Collected data entries:
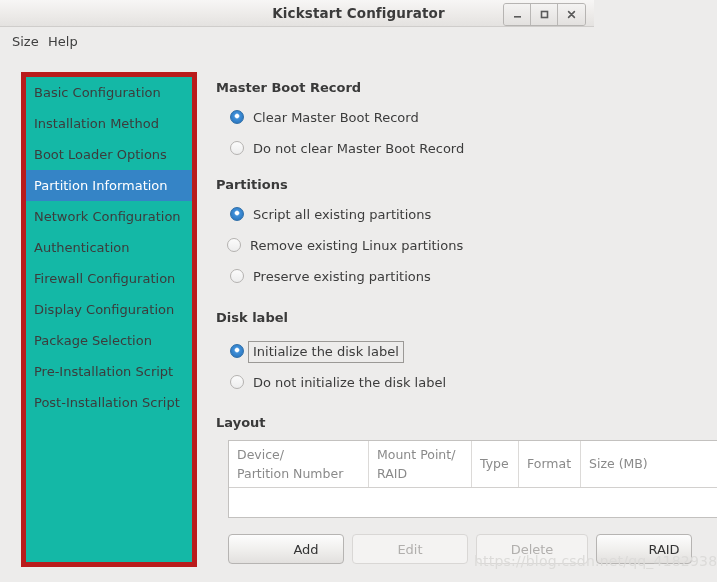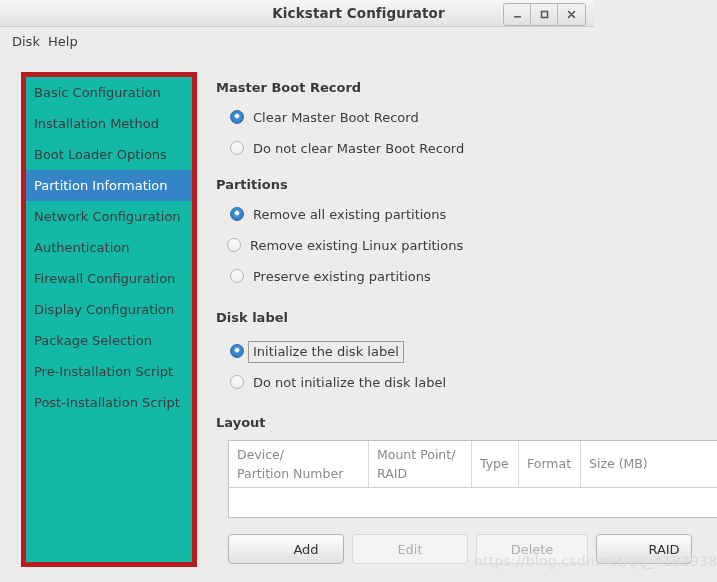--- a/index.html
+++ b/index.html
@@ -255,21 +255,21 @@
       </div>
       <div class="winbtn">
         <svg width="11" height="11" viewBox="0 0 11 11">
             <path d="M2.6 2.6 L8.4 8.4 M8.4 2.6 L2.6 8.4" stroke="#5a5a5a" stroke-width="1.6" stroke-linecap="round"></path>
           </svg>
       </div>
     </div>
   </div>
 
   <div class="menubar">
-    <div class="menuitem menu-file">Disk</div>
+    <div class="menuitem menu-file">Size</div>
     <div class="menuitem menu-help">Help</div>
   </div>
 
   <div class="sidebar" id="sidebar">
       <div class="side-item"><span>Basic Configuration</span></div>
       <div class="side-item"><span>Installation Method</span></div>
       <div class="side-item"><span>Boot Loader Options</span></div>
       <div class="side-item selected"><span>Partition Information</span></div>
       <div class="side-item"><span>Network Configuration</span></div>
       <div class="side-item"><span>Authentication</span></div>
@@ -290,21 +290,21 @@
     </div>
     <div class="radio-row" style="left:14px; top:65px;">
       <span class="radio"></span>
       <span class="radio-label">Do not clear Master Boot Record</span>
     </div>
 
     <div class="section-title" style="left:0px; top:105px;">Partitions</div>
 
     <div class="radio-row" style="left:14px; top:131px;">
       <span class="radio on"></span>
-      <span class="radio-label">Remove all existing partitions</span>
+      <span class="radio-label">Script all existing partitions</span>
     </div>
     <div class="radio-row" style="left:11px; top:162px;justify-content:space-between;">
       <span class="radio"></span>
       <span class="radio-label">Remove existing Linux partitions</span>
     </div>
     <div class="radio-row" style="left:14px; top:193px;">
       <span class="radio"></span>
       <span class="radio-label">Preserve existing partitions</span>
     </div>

■ **What to do**:
Copy each line in the data that holds the word "Configuration".

■ **Answer section**:
       <div class="side-item"><span>Basic Configuration</span></div>
       <div class="side-item"><span>Network Configuration</span></div>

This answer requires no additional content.